Se há um aprendizado que eu jamais esquecerei - sendo a próxima ganhadora da megasena ou não - é que a gente chora e sente dor, mas o material é só isso: material. E não falo aqui da vertente espiritualista; falo de comida na mesa dos nossos filhos. Entre ter o que oferecer às minhas meninas no almoço e usar o colar de pérolas da minha avó, não há o que pensar.

Assim, já foram para a panela minhas jóias, meus livros antigos, CDs, DVDs, LPs, revistas em quadrinhos dos anos 70/80, aparelho de som, TVs, uma cama, dois colchões, antiguidades, roupas, sapatos, eletrodomésticos e miudezas sem conta. Hoje, um especialista veio buscar a coleção de moedas do meu avô - pagando, tenho certeza, uma ínfima parte do que ela realmente vale. Mas minhas filhas precisam comer.

E eu fiquei deprimida, claro.

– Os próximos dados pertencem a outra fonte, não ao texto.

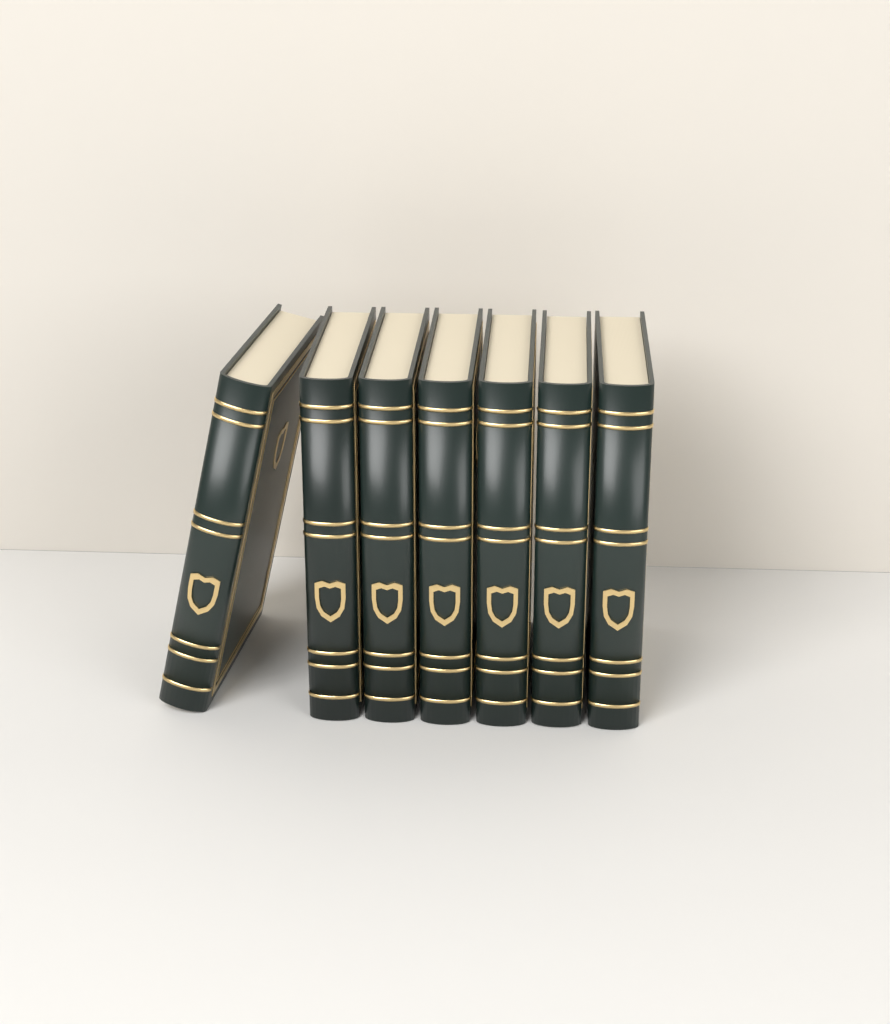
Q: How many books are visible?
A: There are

Chorei muito e me castiguei devorando um pote de sorvete de dois litros. E foi assim, com a garganta apertada e a boca cheia, que eu li, no blog de uma querida companheira de viagem - na web e na maternidade - que ela acabara de perder a mãe. Nessas horas, então, de nada valem moedas de prata do tempo do Império, pulseiras de ouro branco e platina, uma edição rara dos Lusíadas ou a coleção completa da obra de Billie Holiday.

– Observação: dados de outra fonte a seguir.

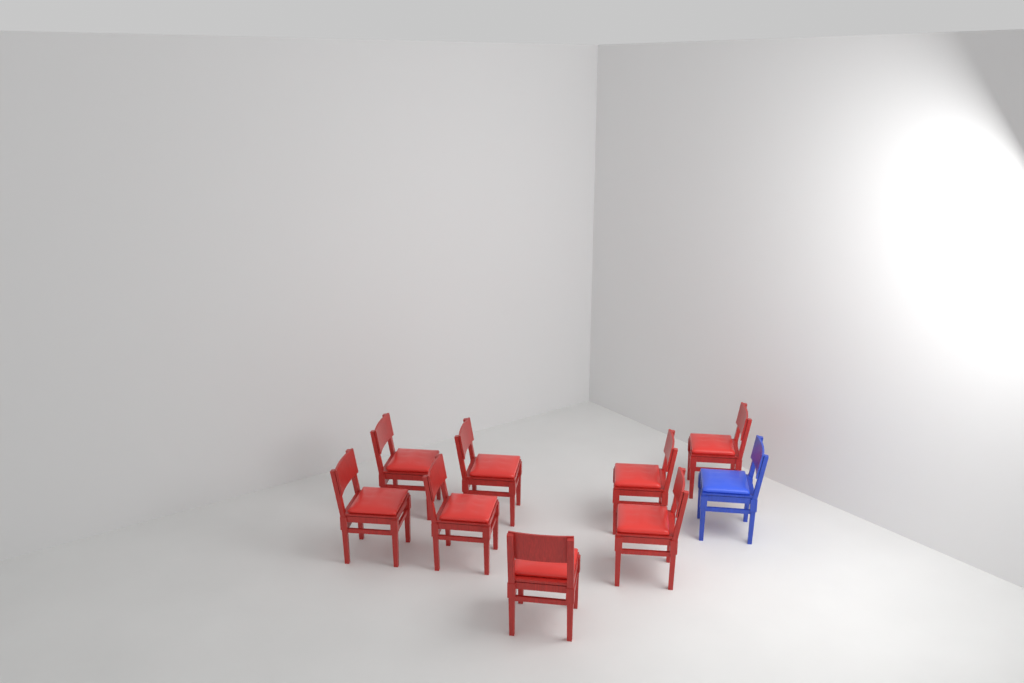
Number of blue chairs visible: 1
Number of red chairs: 8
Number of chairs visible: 9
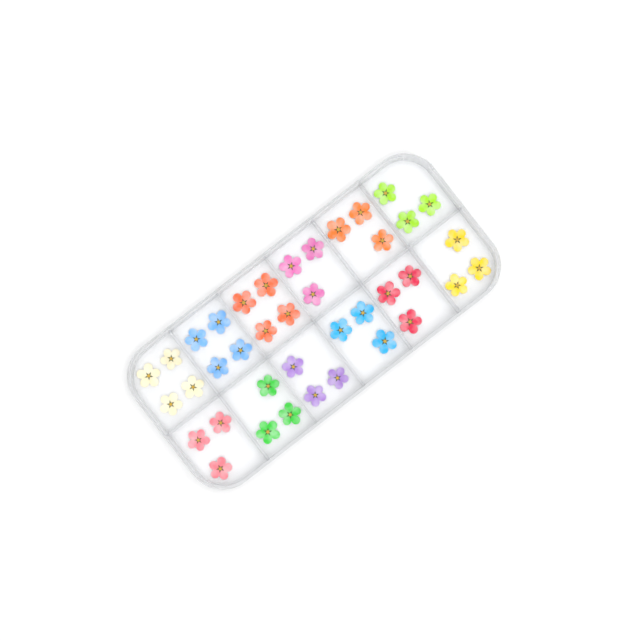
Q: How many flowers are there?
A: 39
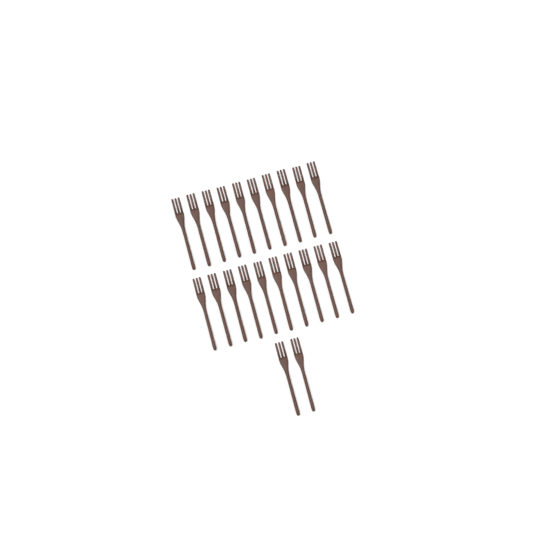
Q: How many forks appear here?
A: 22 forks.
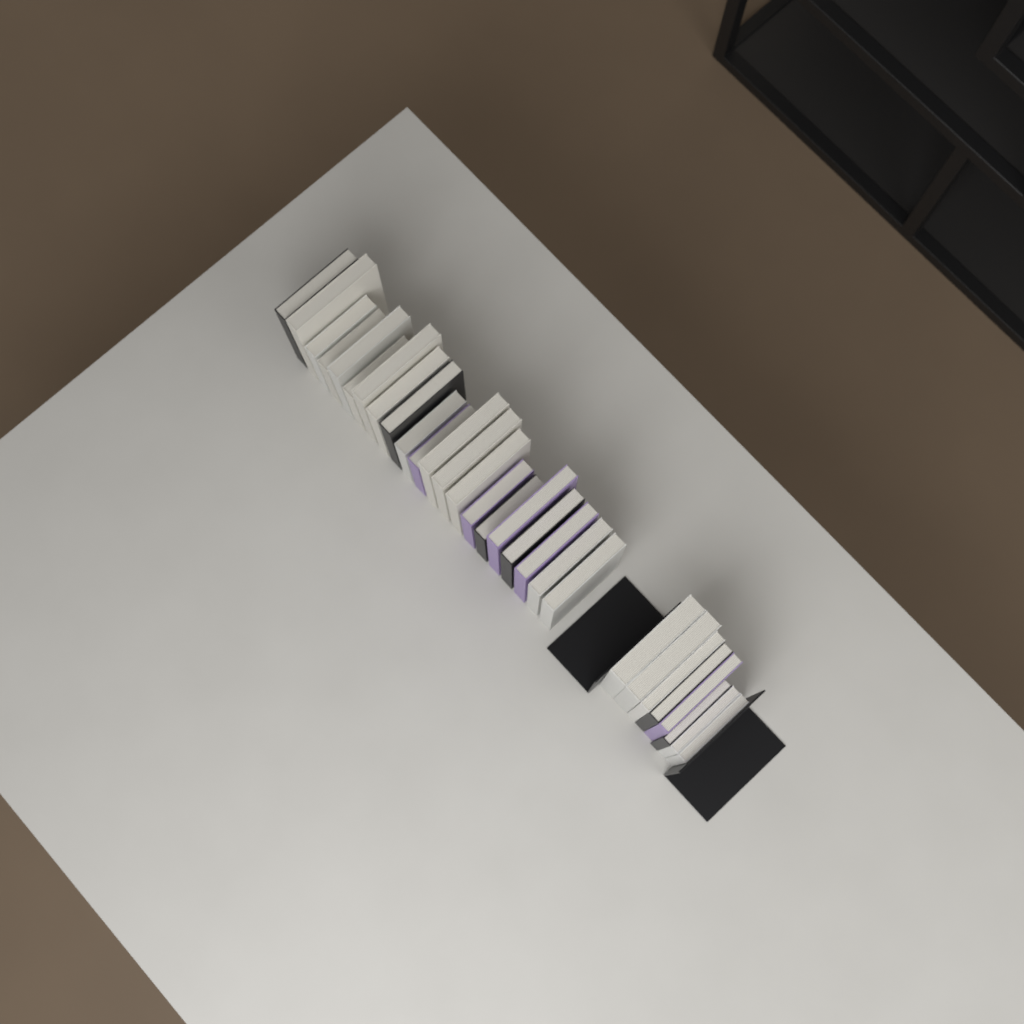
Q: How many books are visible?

Não valem nada, não adiantam pra nada, não significam coisa alguma. Não servem pra tapar o rombo imenso e dolorido que a gente sente quando alguém foi-se e nada podemos fazer.

Eu não sei o que dizer, Angélica. Aliás, comecei a escrever qualquer coisa nesse post pensando ainda como dizer o quanto eu sinto - e o quanto essa frase ("Eu sinto muito") é vazia. Eu sempre explico às meninas a cadeia natural da vida - vão-se os avós, depois os pais e então elas mesmas, mas aí elas já terão seus próprios netos para repetir a seqüência. Sua mãe conheceu sua filha - assim como minhas pequenas conheceram os avós, e por isso eu me regozijo. Mas sei que nada disso aplaca a dor ou dá importância ao que está à nossa volta. Nesse mar de escuridão fria que nos envolve, apenas uma luzinha mostra o caminho para voltar: nossos filhos.

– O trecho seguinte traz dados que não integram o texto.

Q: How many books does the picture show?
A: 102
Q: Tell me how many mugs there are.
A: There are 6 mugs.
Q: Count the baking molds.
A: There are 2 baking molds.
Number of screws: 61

Então, querida, que Joana ilumine sua volta. Estamos aqui, afinal de contas, por causa deles. E, provavelmente, sua mãe sabia disso. Todas as mães sabem.

Um comentário:

Anônimo disse...

Cheguei. E que notícia triste. É a Angélica do Bocozices, só pode. O que você disse é a mais pura verdade. São apenas coisas. Eu trouxe duas coisas pra você. Te enviarei assim que puder. Não são bonecas. Todas eram feias e não lembravam Cuba. Pareciam mais as baianas tradicionais de Salvador. Fique bem, queriducha. Sorvete faz parte da vida da gente.